We (still) need to do better at failing in civic tech

Ben Mason
DSI4EU
Published in
3 min readJun 6, 2019

How and why do civic tech projects die?

Over the past three years of studying the refugee tech space, one of the dominant themes has been a sense of decline. Dozens of projects have expired — some with a decisive cut, many with a slow fade into oblivion.

One challenge with this is methodological. We want to track the fortunes of more than 100 such projects we know about. A website might still be online, but not especially active. Maybe it was given up on some time ago, or maybe it’s still drawing laboured breath. It can be hard to know.

But the more significant challenge is how to interpret or react to this mass demise. We’re clearly looking at the inevitable and natural return to a more stable equilibrium following the extraordinary explosion in activity in 2015–16. Some projects served a specific and transient need — like Volunteer Planner, which coordinated the thousands of people wanting to volunteer at refugee shelters — and once the moment has passed, it makes sense to become dormant.

But at the same time, not all the factors are so systemic — some of the deceased were just not good projects, whether based on misguided ideas, or poorly executed, or both.

In short, a lot of our work over the past three years has been that of a forensic pathologist: is this project alive or dead — and if it’s dead, how and why?

This is valuable information. The more we collectively understand which approaches succeed and why, the more intelligent and impactful the system as a whole will be. And details about unsuccessful attempts are at least as valuable as the (often rose-tinted) success stories which active projects like to tell about themselves.

When I joined betterplace lab back in 2013, my first weeks were spent working on the Trendreport, in which we described new ideas percolating in the civic tech space, and civil society more broadly. One of the earliest trends was entitled “Produktiv scheitern”, which might be translated as “fail forward”. The idea was that there was a growing acceptance of the value and importance of being vocal about things that don’t work well.
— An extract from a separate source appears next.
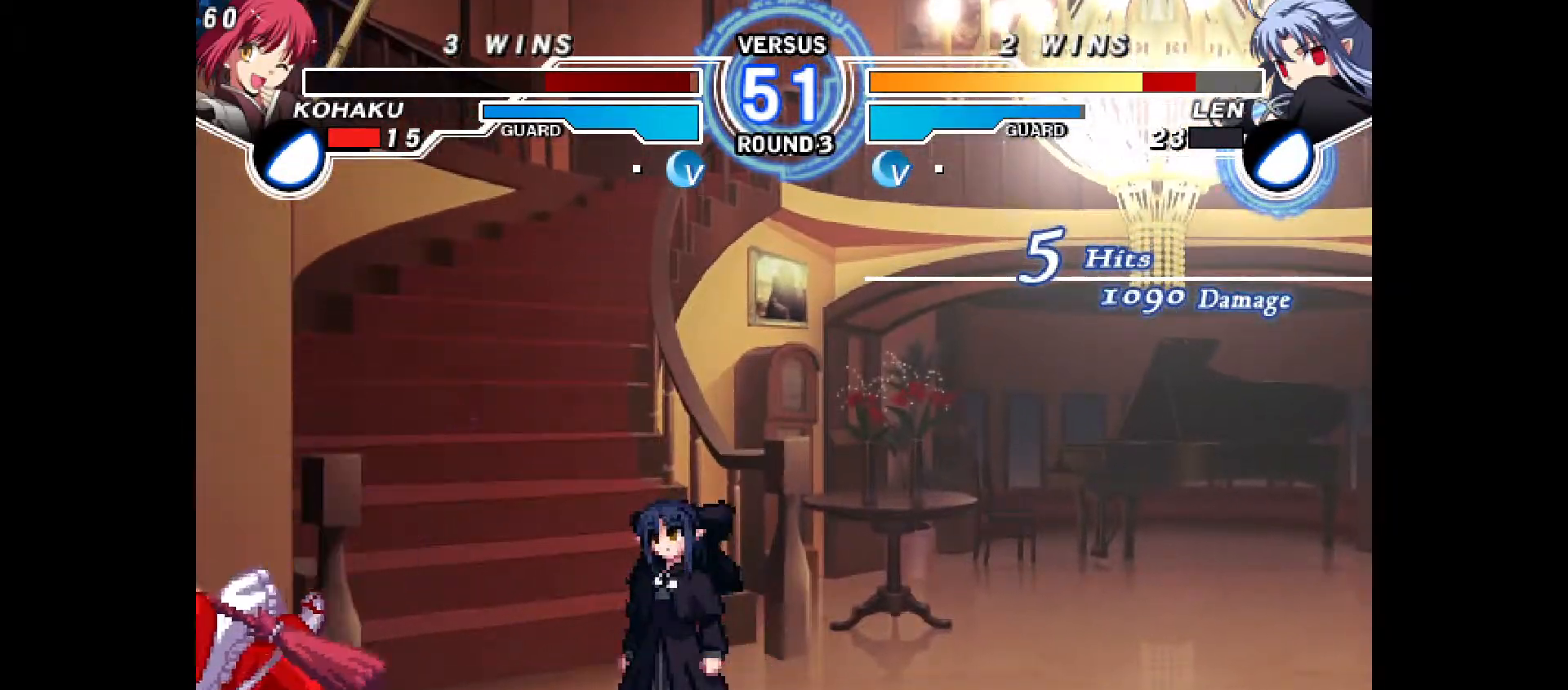
Gameplay with a controller (PlayStation layout); each line is a JSON object with the inputs held at the frame after it. "events" lists button and stick changes between this image and that frame as [ms after this image, input, new state], when the widget could be followed in between. Not read: L3 R3.
{"buttons": ["CROSS"], "events": [[100, "CROSS", "down"], [217, "CROSS", "up"], [317, "CROSS", "down"], [400, "CROSS", "up"], [483, "CROSS", "down"]]}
If only. Six years on, I can see precious little appetite for embracing (some) failure as a necessary part of experimenting and learning. The initiatives which that trend highlighted such as Admitting Failure seem to have become largely dormant. And in the refugee tech space, almost all the opportunity for discontinued projects to publicly share what they learned has been squandered. The stand-out exception to this is clarat, who deserve serious praise for this blog-post frankly reflecting on their journey.

A part of the reason is psychological. Failure is for most people closely entwined with feelings of sadness and shame, which we often expend a lot of energy trying to push away or hide. On a human level, it’s little wonder people shy away from speaking up about experiences that might feel painful or embarrassing.

But there are other reasons that are more cultural and structural. The world of commercial tech start-ups has been very successful in promoting innovation by defusing the taboo around failure. It’s commonly understood among start-ups and investors alike that nobody knows what will ultimately succeed, and initial funding is a licence to give something a try, not an implied demand for guaranteed success.

This is the mindset that’s still lacking in the social sector (the only example that comes to mind is the Prototype Fund). Recent years has seen the steady advance of impact measurement and trying to objectively demonstrate and quantify how much a programme achieved. On its own terms, there’s much to be said for this. But my sense is that so far, it’s led towards a greater conservatism, in the form of demanding proven impact before funding is awarded. This might be good for optimising the paradigms we’re currently in, but to get us to brand new paradigms and more transformational change, we will need something different.

And a part of that will be learning to fail better.